El confinamiento obligó a mirarnos en el espejo y descubrir, asombrados, nuestra enorme pequeñez y lo cobardes que podemos llegar a ser en situaciones límites. Somos capaces de denunciar al prójimo por, aparentemente, saltarse el confinamiento, tiramos la piedra y, rápidamente, nos escondemos tras nuestra ignorancia, sin pararnos a pensar que, es posible, que aquella persona el no salir a la calle le arrastre a perderse por una tiniebla amarga, en la que unas hambrientas sombras devoran, sin escrúpulos, sus ganas de vivir.
Esta pandemia del coronavirus ha dibujado poemas, demasiados dolorosos, en nuestra alma confusa. A partir de ahora hemos de cambiar nuestros hábitos, la forma de relacionarnos con los demás. Pero los besos y los abrazos, sin duda, volverán muy pronto, el cariño hacia las personas queridas y cercanas nunca podrán desaparecer ni cambiar.
Por las calles, de nuevo, resurgirá la alegría, el color, las prisas desbocadas por llegar a la cita convenida, entre coches, siempre cabreados, que dejan, tras su paso, sonidos alocados y nerviosos que no logran acallar algún insulto lanzado, con todo cariño, por los conductores a sus semejantes.
Sí, lentamente, la ciudad irá recobrando su ritmo, aunque jamás podremos olvidar al maldito coronavirus, este bichito asesino que ha dejado, y sigue dejando, tras su paso, tantas ausencias, tantas emociones compartidas rotas de repente.

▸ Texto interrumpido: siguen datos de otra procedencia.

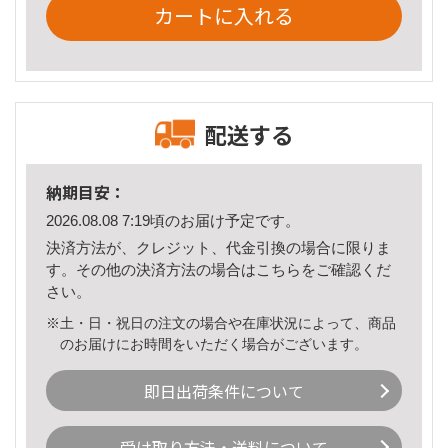
カートに入れる
配送する
納期目安：
2026.08.08 7:19頃のお届け予定です。
決済方法が、クレジット、代金引換の場合に限りま
す。その他の決済方法の場合は
こちら
をご確認くだ
さい。
※土・日・祝日の注文の場合や在庫状況によって、商品
のお届けにお時間をいただく場合がございます。
即日出荷条件について
受け取り方法・送料について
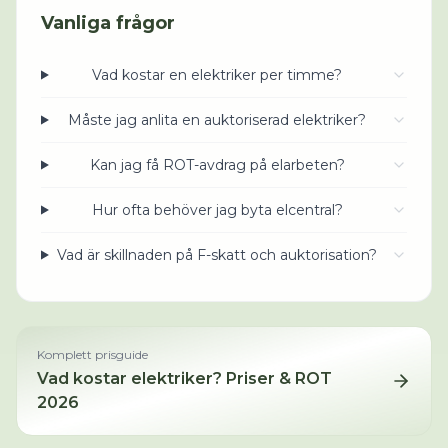
Vanliga frågor
Vad kostar en elektriker per timme?
Måste jag anlita en auktoriserad elektriker?
Kan jag få ROT-avdrag på elarbeten?
Hur ofta behöver jag byta elcentral?
Vad är skillnaden på F-skatt och auktorisation?
Komplett prisguide
Vad kostar
elektriker
? Priser & ROT
2026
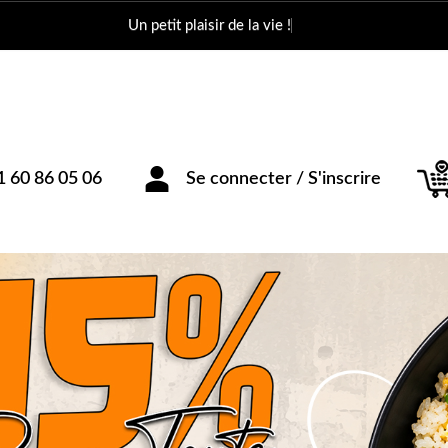
Un petit plai
1 60 86 05 06
Se connecter / S'inscrire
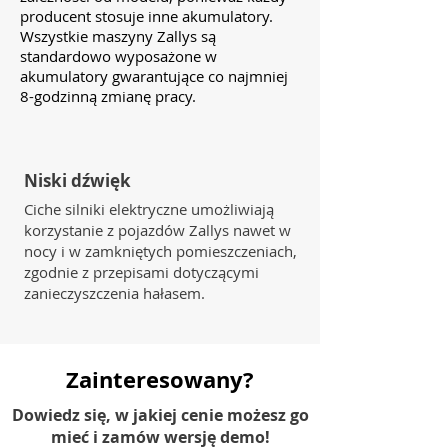
producent stosuje inne akumulatory.
Wszystkie maszyny Zallys są
standardowo wyposażone w
akumulatory gwarantujące co najmniej
8-godzinną zmianę pracy.
Niski dźwięk
Ciche silniki elektryczne umożliwiają
korzystanie z pojazdów Zallys nawet w
nocy i w zamkniętych pomieszczeniach,
zgodnie z przepisami dotyczącymi
zanieczyszczenia hałasem.
Zainteresowany?
Dowiedz się, w jakiej cenie możesz go
mieć i zamów wersję demo!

En España la soberbia humana no quiso ver el peligro que acechaba en cada esquina, se negó a dar por finalizada una fiesta que, bajo ningún concepto, no podía suspender. Era su fiesta, quería saborear un éxito que creía sólo suyo. Se negaba a compartir las mieles de un sueño inacabado.
Todo fue un error, un tremendo error puesto que, por aquella manifestación feminista, aquella fiesta que, perfectamente, podría haberse celebrado más adelante, Madrid se convirtió en el foco de la epidemia y, muchas de las participantes de aquella manifestación, se contagiaron, trasmitiendo el virus a los demás participantes, tanto madrileños como de otras provincias.
La fiesta acabo muy mal y miles de manos que se agitaban, enfurecidas, en el aire, celebrando una victoria que no les pertenecía sólo a ellas, de repente, empezaron a temblar, a pesar de creerse protegidas por unos miserables guantes de latet.
Por mucho tiempo que pasen, les durarán los efectos de la borrachera y en sus sueños, sin duda, oirán constantemente gritos, desesperados, pidiendo ayuda. Surgirán, por todas las oscuras esquinas, ancianos arrastrándose, a duras penas, a trenes sin retorno, tras ellos quedaran una vida que no debía acabar así y sus seres queridos, deshechos por el inmenso dolor de verlos partir y no poder despedirse.
Todo fue caótico. Un verdadero despropósito que la historia tendrá que analizar desde el sentido común. Los responsables, que aún gestionan la crisis sanitaria, deberán hacer un somero examen de conciencia y reconocer que cometieron demasiados errores y despreciaron los consejos de los expertos que advirtieron el enorme peligro que se acercaba y las medidas que se deberían haber tomado inmediatamente. Simplemente, les tacharon de alarmistas.
Durante mucho tiempo, esas manos borrachas de amargura, lentamente, se irán asfixiando en sus propias pesadillas.